• TASK DIRECTIONS: For the entries below, the expected answer is the line with "M736 287 747 321 745 328", the line with "M469 741 491", and every line between them, exactly as written, and nothing more.

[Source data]

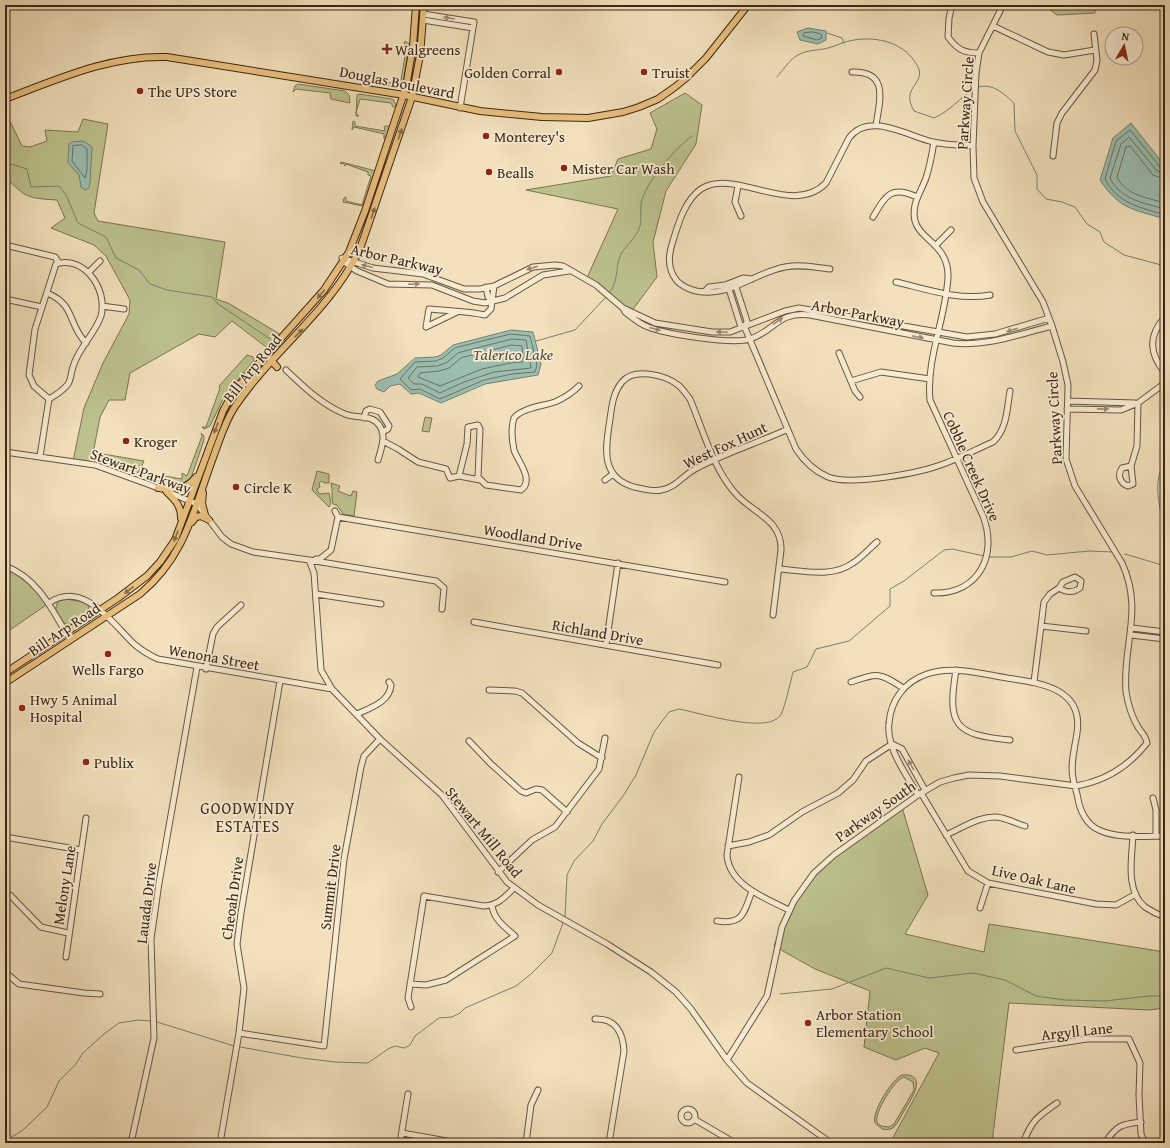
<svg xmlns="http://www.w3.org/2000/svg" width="1170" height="1148" viewBox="0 0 1170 1148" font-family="'Gentium Book Plus',serif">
<rect width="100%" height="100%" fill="#f2e1bc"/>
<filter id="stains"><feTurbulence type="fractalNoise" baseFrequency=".005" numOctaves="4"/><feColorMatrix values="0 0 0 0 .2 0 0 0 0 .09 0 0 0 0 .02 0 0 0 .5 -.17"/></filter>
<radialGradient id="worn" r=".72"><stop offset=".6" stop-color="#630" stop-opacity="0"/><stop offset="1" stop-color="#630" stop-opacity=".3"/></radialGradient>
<path fill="#bdc28e" stroke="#7c7452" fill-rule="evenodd" d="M1044 5H1095V13L1057 15Z
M405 41 409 44 403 84 400 88 372 82 370 81 371 76V80L394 83 396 79 401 80 407 45 404 44Z
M298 84 345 91 349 95 350 103 331 99 330 93 296 89 293 92 295 86Z
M685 93 702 105 696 144 666 191 653 242 657 277 628 316 586 280 618 209 526 190 611 176 618 159 651 149 657 129 650 113Z
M359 94 393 99 397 107H393L391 103 360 99 356 113 359 116H356L357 95Z
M5 118 9 119 22 146 30 147 47 141 45 130 78 132 83 119 108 124 94 213 98 221 225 242 216 299 228 303 283 336 270 350 232 321 215 337 199 334 130 373 125 400H109L100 417 91 464 73 461 84 408 103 363 129 314 130 300 106 256 94 245 51 228 65 218 57 200C26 198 27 198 5 177Z
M353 121 355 122V126L385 131 384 127 385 126H389L390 129 386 139H384V134L354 127 352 130Z
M341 162 376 171 363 206 343 202 344 198 346 197V201L362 205 371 176 368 175V172L346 164 345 166 343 163 340 164Z
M247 355 253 357 254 360 223 399 210 426 204 429 202 427H206L220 388 219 386Z
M425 417 432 418 429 432 422 431Z
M201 433 204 436V440L190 481C178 492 160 482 147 477L145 470 147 473 182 479V473L187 476 202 436Z
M103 454 144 461 139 472 135 473 101 461 100 456Z
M317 471 329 474V483H324L322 481 319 483 320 487 317 489 319 494 329 493 331 503 329 507 312 490Z
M331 483 340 486 338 491 351 496 353 491 357 492 354 516 343 514 337 505 333 504C331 497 333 491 331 483Z
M5 566 26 578 49 603 7 632 5 629Z
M66 599 83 602 89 607 86 615 70 625 65 624C59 616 52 610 59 600Z
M902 807 928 895 905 934 984 952 989 924 1165 952V1008L1149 1010 1009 1003 992 1143H890L939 1053 925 1048 896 1060 864 1047 870 991 815 969 774 946 786 913 807 881 833 853 861 836Z
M902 1075C930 1073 910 1101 904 1111 901 1116 898 1123 894 1127 890 1130 886 1130 882 1129L875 1123C871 1113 892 1079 902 1075ZM904 1077 913 1082 914 1090 894 1124 889 1127 881 1126 877 1122C874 1113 895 1079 904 1077Z"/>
<path fill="#9bbeb1" stroke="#758173" d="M808 28 826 31V40L818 44 800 40 797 32Z
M1131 123 1165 166V219C1133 209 1120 210 1100 180L1113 138Z
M83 141 92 147 90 183 89 188 85 190 81 187 79 175 68 163 69 144 72 142Z
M511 330 533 332 541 364 538 375 485 384 441 403 419 393 411 394 400 384 390 386 384 392 377 389 375 385 378 381 397 374 415 358 435 357 441 355 453 345Z"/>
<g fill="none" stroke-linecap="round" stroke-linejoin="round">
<path stroke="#6c7264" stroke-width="1" d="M813 32 821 34 822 38 817 40 803 36 804 33Z
M82 145 87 149V170L85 178 72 161 73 146Z
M1165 168 1160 167 1130 130 1116 141 1105 179C1118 204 1140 207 1165 215
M1165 173 1157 171 1129 137 1121 144 1110 178C1121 200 1144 203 1165 209
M1165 179 1153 175 1130 146 1126 147 1117 177C1125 195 1148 198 1165 203
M511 334 530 336 537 365 535 372 512 374 484 380 440 399 420 389 411 390 400 379 415 362 436 361 443 358 455 348Z
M512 339 526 340 531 368 494 372 464 382 440 393 422 384H414L408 378 417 367 437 366 446 363 458 353Z
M512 345 522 346 523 362 510 363 482 369 440 386 418 377 420 373 439 371 449 368 461 358Z"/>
<path stroke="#758173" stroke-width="1" d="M827 33 842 38 844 43
M777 77C783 70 790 59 798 55 809 49 817 51 828 48 836 46 845 41 854 40 878 36 906 43 918 67 926 84 900 87 914 111L934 118C950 111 960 98 973 89
M979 87C993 83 1004 94 1014 103L1015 131 1037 175V189L1046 199 1062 202 1075 207 1087 224 1100 232 1104 242 1124 255 1165 266
M5 162 27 169 31 187 59 186 66 195 78 223 106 237 116 258 139 270 150 284 167 290 212 297 218 304 270 339
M610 292C619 280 615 266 621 254 627 244 637 237 640 226 642 219 640 211 641 204 645 182 675 149 692 136
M536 341 575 330 606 297
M1165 462C1152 480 1159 507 1165 526
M1125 554 1165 566
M989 557H1011L1032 551 1047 555 1089 551 1113 552
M1165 565 1163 558 1165 542
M565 917 567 875 574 861 593 841 602 824 623 796 636 775 654 732 669 712 679 709C700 713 766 734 780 716 784 711 791 680 793 672L807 667 816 649 849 641 890 606V589L904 581 944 550 952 549 984 556
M780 994 832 989 886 968 929 978 973 973 1005 980 1036 996 1065 1000 1105 1001 1149 996H1165
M157 1022 234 1046
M240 1047 302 1058 335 1062 368 1063 388 1049 395 1046 404 1048 410 1045 415 1036 439 1018 452 1017 460 1013 465 1008 516 986 531 974 552 953 563 923
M6 1143 9 1139 24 1129 47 1107 59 1081 75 1065 83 1053 104 1034 119 1023 138 1020 150 1021"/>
<g stroke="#6a5540" stroke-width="7">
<path id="minor" d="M952 5 949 18 948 37C957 49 963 53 979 53
M423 14 474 22 460 108
M423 20 473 28
M993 26 1048 52 1064 55 1095 50
M852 72C889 71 880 100 876 125
M1053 156 1057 123 1062 113 1095 70 1097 60 1094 34
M738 186 735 202 741 216
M873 217C886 195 891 185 917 197
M5 245 55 257 59 263
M936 245 951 230
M830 269C815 267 799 264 785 267 753 273 730 298 696 291 688 289 682 286 677 281 667 269 668 255 673 241 678 224 685 200 701 189 735 167 792 218 826 183L849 138C869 111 907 136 933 142 946 145 960 145 973 146
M569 271 543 275 505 298 485 303 473 301 432 285 388 284 357 271 344 262 342 258 373 268 423 274 464 289H480L494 286 533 267 555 265 563 266 596 285 623 308 625 312C632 317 639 324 648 327 666 334 732 345 750 339 775 331 778 311 810 315L953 343C987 347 1019 334 1052 326
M89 272 100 261
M896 282C926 289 959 301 990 295
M486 287 488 297 492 302
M736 287 747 321 745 328
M729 289 740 324 745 328 796 449C804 461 814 471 828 477 852 486 921 473 946 463 962 457 977 449 993 442 1007 430 1007 408 1010 391
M1165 291V296
M704 292 709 287 725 285 743 278 752 279
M47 293C76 305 67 323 86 343
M5 299 42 307
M102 306 124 309
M623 308 655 323 712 332H730L785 311 799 308 967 337 995 334 1049 318
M457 312 426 327 429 309C448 311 467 311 485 315L491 309 494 286
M1165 317C1148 336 1149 353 1165 373
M839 353 855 391 860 397
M286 370C304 387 322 405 345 414 356 419 372 414 379 425 387 435 381 449 378 460
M851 381 881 372 930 379
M1068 401 1135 403
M1067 409 1121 410 1138 403 1165 383
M364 418 366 411 370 409 380 412 389 426 388 429 382 432
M383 441 398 449 418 462 446 469 450 478 459 476 467 444 468 427 478 425 480 429 478 477 486 485 521 490C535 480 517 460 514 450 512 440 511 427 514 418 522 408 543 406 555 402 564 398 572 393 579 386
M5 452 95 465 161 489
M40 456 49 399C56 395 63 391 68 384 71 380 71 372 73 367 78 348 95 334 101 316 108 289 84 255 56 264L35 329 29 375 34 386 49 399
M1131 466 1122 468C1117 475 1120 483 1128 486L1133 484 1131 466 1137 446 1138 403
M459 476 480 480
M605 480 613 474
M168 492 197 504 222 537 231 544 253 552 309 560 314 573 321 670 332 689 380 739 442 795 507 882 538 905 607 944 651 972 676 992 691 1009 727 1060 747 1083 831 1143
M338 517 725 582
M316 559H320L331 550 338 517 335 511
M309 560 436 581 444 588 442 609
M5 566C36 577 51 607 66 633
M780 569C804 571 832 578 853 563 862 557 869 549 877 542
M1075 577 1081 581 1080 588C1073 593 1067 593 1059 588L1063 582Z
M934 593C979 594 998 555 983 516L930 400C926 358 946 318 948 277 949 245 920 240 915 221 911 204 921 192 926 178 930 166 932 154 934 142
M316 594 381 604
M49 603C83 579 113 624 134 644 141 650 149 655 158 659L332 689
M773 615 781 550C782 519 752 513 735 493 713 468 703 430 690 399 686 394 683 389 678 385 665 375 634 367 622 382 613 393 612 405 610 419 606 446 599 477 634 487 643 489 653 492 661 490 676 488 684 474 697 468 726 453 757 443 786 430
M474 622 718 665
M1041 626 1086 631
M1132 628 1165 632
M1131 635 1165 639
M606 645 618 563
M206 669 213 634 217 627 241 605
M956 670C947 725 954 735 1010 740
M851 682C878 673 879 672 903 688
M1034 682 1044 602 1050 594 1059 588
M489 690 515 691 522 693 578 743 602 758
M357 714C370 708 390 702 391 685L389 682
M469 741 491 764 521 791 526 793 536 789 542 790 567 812
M892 744 902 749 925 790
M739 777 727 855C729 885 765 898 789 910
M921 793 968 871 988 883 1096 904 1116 905 1136 894
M918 795C906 774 886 748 889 723 891 700 904 682 927 674 952 665 982 674 1007 678 1040 683 1084 688 1077 733 1075 747 1070 764 1073 778 1074 785 1077 792 1078 799 1080 811 1087 825 1099 830 1118 839 1145 836 1165 836
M1153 798 1156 810V836
M946 835C962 828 984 813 1002 818 1010 820 1018 824 1025 826
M1133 835C1132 857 1125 891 1145 907 1151 911 1159 915 1165 917
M5 837 81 850
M728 846 749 842 769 835 802 812 838 793 853 780 866 761 892 744
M498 872 532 840 555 827 599 769 605 738
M5 893 10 895 41 927 68 933
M980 908 988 883
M717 921C744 925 744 912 752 891
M66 957 86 818
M5 972 19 984 84 993 100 994
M410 984 426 985 446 980 515 936C505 927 493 919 492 905
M411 1007 408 998 424 896 484 906C498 905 504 898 514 888
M595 1019C615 1018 623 1032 624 1051L609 1143
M239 1033 324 1046 344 859 361 767 364 756 380 739
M1016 1050 1087 1039H1129L1140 1063 1139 1095 1141 1134 1145 1143
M727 1060 767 996 782 927 794 901 814 873 834 855 918 795 940 782 954 778 969 775 1000 776 1076 786C1105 781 1129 766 1147 743 1146 736 1141 732 1138 727 1132 717 1128 704 1126 692 1122 645 1144 611 1122 563L1075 486 1066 459 1068 385 1063 362 1052 326 1043 302 983 202 974 178 973 146 976 73 979 53 1003 5
M681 1116a7 7 0 1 1 14 0a7 7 0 1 1-14 0Z
M694 1119 735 1143
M402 1133 458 1143
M131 1143 154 1038 151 939 159 883 197 667
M220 1143 239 1033 244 988 237 944 241 913 280 681
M400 1143 408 1094
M526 1143 531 1105 538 1090
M1023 1143C1032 1120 1037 1117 1057 1103
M1105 1143C1116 1126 1121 1124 1141 1122"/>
</g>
<g stroke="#3c2617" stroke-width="8">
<path id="major" d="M5 99C58 79 110 55 167 57L404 95 480 111 542 117 588 118 623 112 639 107 658 99 675 87 686 78 706 58 748 5
M270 359 277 367
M158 488C175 488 184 492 196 477
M166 491C175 500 181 505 181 518
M203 493 202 503 205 515
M192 522 196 517 201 516 209 520
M5 673 118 598 147 576 160 562 175 540 223 411 234 391 324 290 349 252 365 211 406 87 413 46 416 5
M5 683 140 594C186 556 194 508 214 455 220 439 225 422 234 408 272 351 330 311 360 249L412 97 420 55 424 5"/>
</g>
<use href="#minor" stroke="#f7ecd3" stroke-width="5"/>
<use href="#major" stroke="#e9c07e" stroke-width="6"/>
</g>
<defs><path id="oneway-solid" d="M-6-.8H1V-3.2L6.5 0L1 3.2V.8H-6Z"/></defs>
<g fill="#9a8975">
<use href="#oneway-solid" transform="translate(449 18) rotate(-171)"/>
<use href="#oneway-solid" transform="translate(367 266) rotate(-166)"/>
<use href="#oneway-solid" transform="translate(532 268) rotate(162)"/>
<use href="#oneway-solid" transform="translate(414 284) rotate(-3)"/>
<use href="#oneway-solid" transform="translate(778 321) rotate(-34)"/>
<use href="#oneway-solid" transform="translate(655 329) rotate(14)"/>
<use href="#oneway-solid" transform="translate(1012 330) rotate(162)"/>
<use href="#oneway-solid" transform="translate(722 332) rotate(-178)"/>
<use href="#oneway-solid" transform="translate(918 337) rotate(11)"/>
<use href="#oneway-solid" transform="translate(1103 409) rotate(1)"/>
<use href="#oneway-solid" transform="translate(911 765) rotate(-120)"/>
</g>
<g fill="#8a6b45">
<use href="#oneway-solid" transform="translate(400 134) rotate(-71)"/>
<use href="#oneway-solid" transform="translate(373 213) rotate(-71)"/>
<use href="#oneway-solid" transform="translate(321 294) rotate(130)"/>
<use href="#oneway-solid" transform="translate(299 333) rotate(-44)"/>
<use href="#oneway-solid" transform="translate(216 428) rotate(111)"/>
<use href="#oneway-solid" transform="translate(176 536) rotate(112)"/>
<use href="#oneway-solid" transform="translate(129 590) rotate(142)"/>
</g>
<g fill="#8f2418" stroke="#f7ecd3" stroke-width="1.5">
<path d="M385 43h4v4h4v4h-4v4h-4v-4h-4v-4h4z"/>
<circle cx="559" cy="72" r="4"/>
<circle cx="644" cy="72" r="4"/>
<circle cx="140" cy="91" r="4"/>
<circle cx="486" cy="136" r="4"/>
<circle cx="564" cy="168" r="4"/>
<circle cx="489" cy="172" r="4"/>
<circle cx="126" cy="441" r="4"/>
<circle cx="236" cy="487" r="4"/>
<circle cx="108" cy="654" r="4"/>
<circle cx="22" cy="708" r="4"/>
<circle cx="86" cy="762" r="4"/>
<circle cx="808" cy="1023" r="4"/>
</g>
<g text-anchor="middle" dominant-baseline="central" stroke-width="3.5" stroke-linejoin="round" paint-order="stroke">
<g font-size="15" fill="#3c2617" stroke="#f7ecd3" text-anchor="start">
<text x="395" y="49">Walgreens</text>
<text x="551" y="72" text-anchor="end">Golden Corral</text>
<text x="652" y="72">Truist</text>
<text x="148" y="91">The UPS Store</text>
<text x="494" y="136">Monterey's</text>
<text x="572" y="168">Mister Car Wash</text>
<text x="497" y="172">Bealls</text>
<text x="134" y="441">Kroger</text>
<text x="244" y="487">Circle K</text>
<text x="108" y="669" text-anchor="middle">Wells Fargo</text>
<text x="30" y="699">Hwy 5 Animal<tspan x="30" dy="17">Hospital</tspan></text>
<text x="94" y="762">Publix</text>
<text x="816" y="1014">Arbor Station<tspan x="816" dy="17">Elementary School</tspan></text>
</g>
<g font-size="15" fill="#3c2617" stroke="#f7ecd3">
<text transform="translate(397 82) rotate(11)">Douglas Boulevard</text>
<text transform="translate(965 103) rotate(-86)">Parkway Circle</text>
<text transform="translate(397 259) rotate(13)">Arbor Parkway</text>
<text transform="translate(858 313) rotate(11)">Arbor Parkway</text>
<text transform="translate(252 368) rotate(-51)">Bill Arp Road</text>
<text transform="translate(1054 418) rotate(-93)">Parkway Circle</text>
<text transform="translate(725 445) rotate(-25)">West Fox Hunt</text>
<text transform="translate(972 466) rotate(66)">Cobble Creek Drive</text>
<text transform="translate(141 471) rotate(20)">Stewart Parkway</text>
<text transform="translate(533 537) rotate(9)">Woodland Drive</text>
<text transform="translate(64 629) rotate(-34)">Bill Arp Road</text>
<text transform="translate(598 632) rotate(10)">Richland Drive</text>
<text transform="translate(214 657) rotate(10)">Wenona Street</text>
<text transform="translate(875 811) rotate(-35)">Parkway South</text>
<text transform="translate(484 832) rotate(51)">Stewart Mill Road</text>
<text transform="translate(1034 879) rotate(13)">Live Oak Lane</text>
<text transform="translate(64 885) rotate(-81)">Melony Lane</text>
<text transform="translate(330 887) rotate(-83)">Summit Drive</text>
<text transform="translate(232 898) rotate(-82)">Cheoah Drive</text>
<text transform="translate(146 903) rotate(-83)">Lauada Drive</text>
<text transform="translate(1077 1031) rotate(-6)">Argyll Lane</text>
</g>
<g font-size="16" font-style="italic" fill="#544c3e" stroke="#f7ecd3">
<text x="513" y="354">Talerico Lake</text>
</g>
<g font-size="16" letter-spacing="1" fill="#3c2617" stroke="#f7ecd3">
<text x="248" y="808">GOODWINDY<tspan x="248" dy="18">ESTATES</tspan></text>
</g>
</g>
<rect width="1170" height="1148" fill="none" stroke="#f2e1bc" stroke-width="20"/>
<rect x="6" y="6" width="1158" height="1136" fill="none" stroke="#3c2617" stroke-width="2"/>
<rect x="10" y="10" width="1150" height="1128" fill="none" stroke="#3c2617"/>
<g transform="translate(1124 46) rotate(9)"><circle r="19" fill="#f7ecd3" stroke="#ac9d88"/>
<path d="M0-3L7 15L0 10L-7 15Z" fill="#8f2418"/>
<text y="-6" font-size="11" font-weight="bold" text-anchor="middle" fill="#3c2617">N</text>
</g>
<rect width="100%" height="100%" filter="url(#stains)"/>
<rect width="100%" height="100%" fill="url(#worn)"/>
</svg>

• EXERCISE RESULT:
M736 287 747 321 745 328
M729 289 740 324 745 328 796 449C804 461 814 471 828 477 852 486 921 473 946 463 962 457 977 449 993 442 1007 430 1007 408 1010 391
M1165 291V296
M704 292 709 287 725 285 743 278 752 279
M47 293C76 305 67 323 86 343
M5 299 42 307
M102 306 124 309
M623 308 655 323 712 332H730L785 311 799 308 967 337 995 334 1049 318
M457 312 426 327 429 309C448 311 467 311 485 315L491 309 494 286
M1165 317C1148 336 1149 353 1165 373
M839 353 855 391 860 397
M286 370C304 387 322 405 345 414 356 419 372 414 379 425 387 435 381 449 378 460
M851 381 881 372 930 379
M1068 401 1135 403
M1067 409 1121 410 1138 403 1165 383
M364 418 366 411 370 409 380 412 389 426 388 429 382 432
M383 441 398 449 418 462 446 469 450 478 459 476 467 444 468 427 478 425 480 429 478 477 486 485 521 490C535 480 517 460 514 450 512 440 511 427 514 418 522 408 543 406 555 402 564 398 572 393 579 386
M5 452 95 465 161 489
M40 456 49 399C56 395 63 391 68 384 71 380 71 372 73 367 78 348 95 334 101 316 108 289 84 255 56 264L35 329 29 375 34 386 49 399
M1131 466 1122 468C1117 475 1120 483 1128 486L1133 484 1131 466 1137 446 1138 403
M459 476 480 480
M605 480 613 474
M168 492 197 504 222 537 231 544 253 552 309 560 314 573 321 670 332 689 380 739 442 795 507 882 538 905 607 944 651 972 676 992 691 1009 727 1060 747 1083 831 1143
M338 517 725 582
M316 559H320L331 550 338 517 335 511
M309 560 436 581 444 588 442 609
M5 566C36 577 51 607 66 633
M780 569C804 571 832 578 853 563 862 557 869 549 877 542
M1075 577 1081 581 1080 588C1073 593 1067 593 1059 588L1063 582Z
M934 593C979 594 998 555 983 516L930 400C926 358 946 318 948 277 949 245 920 240 915 221 911 204 921 192 926 178 930 166 932 154 934 142
M316 594 381 604
M49 603C83 579 113 624 134 644 141 650 149 655 158 659L332 689
M773 615 781 550C782 519 752 513 735 493 713 468 703 430 690 399 686 394 683 389 678 385 665 375 634 367 622 382 613 393 612 405 610 419 606 446 599 477 634 487 643 489 653 492 661 490 676 488 684 474 697 468 726 453 757 443 786 430
M474 622 718 665
M1041 626 1086 631
M1132 628 1165 632
M1131 635 1165 639
M606 645 618 563
M206 669 213 634 217 627 241 605
M956 670C947 725 954 735 1010 740
M851 682C878 673 879 672 903 688
M1034 682 1044 602 1050 594 1059 588
M489 690 515 691 522 693 578 743 602 758
M357 714C370 708 390 702 391 685L389 682
M469 741 491 764 521 791 526 793 536 789 542 790 567 812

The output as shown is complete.